## [Exercise]
Pick up the chicken tikka recipe text below right after its last line and keep writing it.

## [Given passage]
____________________

3 High-Protein Grilled Chicken Tikka Recipes for Iftar
Classic Yoghurt Grilled Chicken Tikka
Classic yoghurt grilled chicken tikka offers a lean, high-protein alternative to fried snacks for iftar. Chicken provides high-quality protein that supports muscle health and steady energy after fasting. Yoghurt-based marinade adds flavour and tenderness while keeping the dish light. Grilling uses minimal oil, making this recipe suitable for balanced Ramadan meals.
Ingredients
- 400 g boneless chicken breast, cubed
- ½ cup thick curd (yoghurt)
- 1 tbsp ginger-garlic paste
- 1 tsp turmeric powder
- 1 tsp cumin powder
- 1 tsp coriander powder
- ½ tsp black pepper
- 1 tbsp lemon juice
- 1 tbsp cold-pressed oil
- Salt to taste
Instructions
- Place chicken cubes in a mixing bowl.
- Add curd, ginger-garlic paste, turmeric, cumin powder, coriander powder, black pepper, lemon juice, oil, and salt.
- Mix thoroughly so the marinade coats the chicken evenly.
- Cover the bowl and refrigerate for at least 30 minutes to allow the flavours to develop.
- Thread marinated chicken pieces onto skewers. Preheat a grill pan or oven.
- Cook the chicken for 12–15 minutes, turning occasionally, until fully cooked and lightly charred on the edges.
- Remove from the grill and rest briefly before serving.
- Serve hot with fresh salad or mint yoghurt dip for a balanced iftar snack.
Lemon Herb Chicken Tikka
Lemon herb chicken tikka brings bright flavour and lean protein to iftar plates. Chicken acts as a low-fat protein alternative to fried snacks, helping maintain fullness during Ramadan evenings. Fresh herbs and lemon enhance the taste, while grilling keeps the dish light and nourishing.
Ingredients
- 400 g boneless chicken breast, cubed
- ½ cup thick curd
- 2 tbsp lemon juice
- 1 tbsp chopped coriander
- 1 tbsp chopped mint
- 1 tsp garlic paste
- 1 tsp cumin powder
- ½ tsp black pepper
- 1 tbsp cold-pressed oil
- Salt to taste
Instructions
- In a large bowl, combine curd, lemon juice, garlic paste, cumin powder, black pepper, oil, and salt.

____________________

Saved data entries
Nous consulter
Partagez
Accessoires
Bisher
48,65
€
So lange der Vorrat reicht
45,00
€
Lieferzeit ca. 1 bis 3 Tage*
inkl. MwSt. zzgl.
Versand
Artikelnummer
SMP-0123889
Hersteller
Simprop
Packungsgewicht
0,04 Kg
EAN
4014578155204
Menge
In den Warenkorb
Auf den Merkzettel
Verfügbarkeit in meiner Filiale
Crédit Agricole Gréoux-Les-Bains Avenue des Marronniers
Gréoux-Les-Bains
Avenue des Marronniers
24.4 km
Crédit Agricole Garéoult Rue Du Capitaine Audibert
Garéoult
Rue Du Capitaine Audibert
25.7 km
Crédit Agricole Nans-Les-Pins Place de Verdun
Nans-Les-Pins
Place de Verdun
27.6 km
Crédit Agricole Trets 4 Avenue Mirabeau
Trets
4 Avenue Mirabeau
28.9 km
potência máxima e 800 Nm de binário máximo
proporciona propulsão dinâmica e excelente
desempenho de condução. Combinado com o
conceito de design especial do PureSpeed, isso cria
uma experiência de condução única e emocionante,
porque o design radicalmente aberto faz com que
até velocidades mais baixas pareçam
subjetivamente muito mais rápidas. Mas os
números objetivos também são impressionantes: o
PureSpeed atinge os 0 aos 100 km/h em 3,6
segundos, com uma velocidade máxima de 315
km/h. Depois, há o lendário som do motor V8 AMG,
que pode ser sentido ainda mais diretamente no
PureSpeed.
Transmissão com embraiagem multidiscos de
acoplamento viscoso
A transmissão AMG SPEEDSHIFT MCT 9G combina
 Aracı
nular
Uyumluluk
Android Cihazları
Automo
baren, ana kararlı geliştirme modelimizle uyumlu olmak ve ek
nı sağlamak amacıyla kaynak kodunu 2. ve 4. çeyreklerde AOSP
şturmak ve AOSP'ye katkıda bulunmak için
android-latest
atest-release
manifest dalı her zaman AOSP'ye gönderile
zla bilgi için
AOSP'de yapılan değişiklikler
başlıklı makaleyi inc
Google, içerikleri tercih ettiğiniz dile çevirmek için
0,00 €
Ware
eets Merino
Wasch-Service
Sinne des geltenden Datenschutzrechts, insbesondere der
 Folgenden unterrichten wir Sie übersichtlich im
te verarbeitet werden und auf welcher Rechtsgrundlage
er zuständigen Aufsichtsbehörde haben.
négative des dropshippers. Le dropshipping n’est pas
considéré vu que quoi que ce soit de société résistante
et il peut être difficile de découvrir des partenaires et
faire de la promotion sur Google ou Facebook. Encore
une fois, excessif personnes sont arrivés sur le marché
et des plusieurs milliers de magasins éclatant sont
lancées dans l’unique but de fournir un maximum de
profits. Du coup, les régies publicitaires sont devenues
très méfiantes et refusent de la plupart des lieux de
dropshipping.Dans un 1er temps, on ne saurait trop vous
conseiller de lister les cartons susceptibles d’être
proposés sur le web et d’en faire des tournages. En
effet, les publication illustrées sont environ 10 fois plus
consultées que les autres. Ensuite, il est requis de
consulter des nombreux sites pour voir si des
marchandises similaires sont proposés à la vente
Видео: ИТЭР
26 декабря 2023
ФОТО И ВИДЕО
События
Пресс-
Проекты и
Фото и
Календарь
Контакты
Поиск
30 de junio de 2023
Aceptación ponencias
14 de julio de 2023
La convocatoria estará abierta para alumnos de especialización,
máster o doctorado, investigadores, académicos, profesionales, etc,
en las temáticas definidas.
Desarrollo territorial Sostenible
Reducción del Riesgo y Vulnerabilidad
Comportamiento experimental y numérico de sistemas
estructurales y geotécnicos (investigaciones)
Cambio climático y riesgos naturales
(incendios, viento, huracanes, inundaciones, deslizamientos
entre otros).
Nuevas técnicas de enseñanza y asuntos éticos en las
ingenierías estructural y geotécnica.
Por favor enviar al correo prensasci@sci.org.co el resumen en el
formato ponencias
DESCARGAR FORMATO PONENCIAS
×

____________________

## [Answer box]
- Add chopped coriander and mint.
- Mix the marinade well.
- Add chicken cubes and coat them evenly.
- Cover and refrigerate for about 30 minutes so the flavours absorb into the meat.
- Preheat the grill pan or oven.
- Thread the chicken pieces onto skewers and place on the grill.
- Cook for 12–15 minutes, turning occasionally, until the chicken becomes tender and lightly golden.
- Remove from heat and allow it to rest briefly.
- Serve with cucumber salad.
Spinach Marinade Chicken Tikka
Spinach marinade chicken tikka combines lean protein with nutrient-rich greens for a nourishing iftar dish. Chicken provides high-quality protein while spinach adds iron and vitamins. Grilling makes this recipe a healthy protein rich alternative to fried snacks.
Ingredients
- 400 g boneless chicken breast, cubed
- ½ cup spinach puree
- ½ cup thick curd
- 1 tbsp ginger-garlic paste
- 1 tsp cumin powder
- ½ tsp black pepper
- 1 tbsp lemon juice
- 1 tbsp cold-pressed oil
- 1 tbsp chopped coriander
- Salt to taste
Instructions
- In a bowl, mix spinach puree, curd, ginger-garlic paste, cumin powder, black pepper, lemon juice, oil, and salt.
- Stir until the marinade becomes smooth and evenly combined.
- Add chicken cubes and coat them thoroughly with the marinade.
- Cover and refrigerate for about 30 minutes.
- Thread the chicken onto skewers and place them on a preheated grill pan or oven tray.
- Cook for 12–15 minutes, turning occasionally, until the chicken is cooked through and slightly charred.
- Remove from heat and garnish with chopped coriander.
- Serve with yoghurt dip or salad.
FAQs
- Is grilled chicken tikka healthier than fried chicken snacks?
Yes, grilled chicken tikka uses less oil and provides lean protein. It supports balanced nutrition and makes a lighter alternative to fried snacks.
2. Which chicken cut is best for healthy chicken tikka?
Boneless chicken breast is ideal because it is lean, high in protein, and cooks well on grills or pans.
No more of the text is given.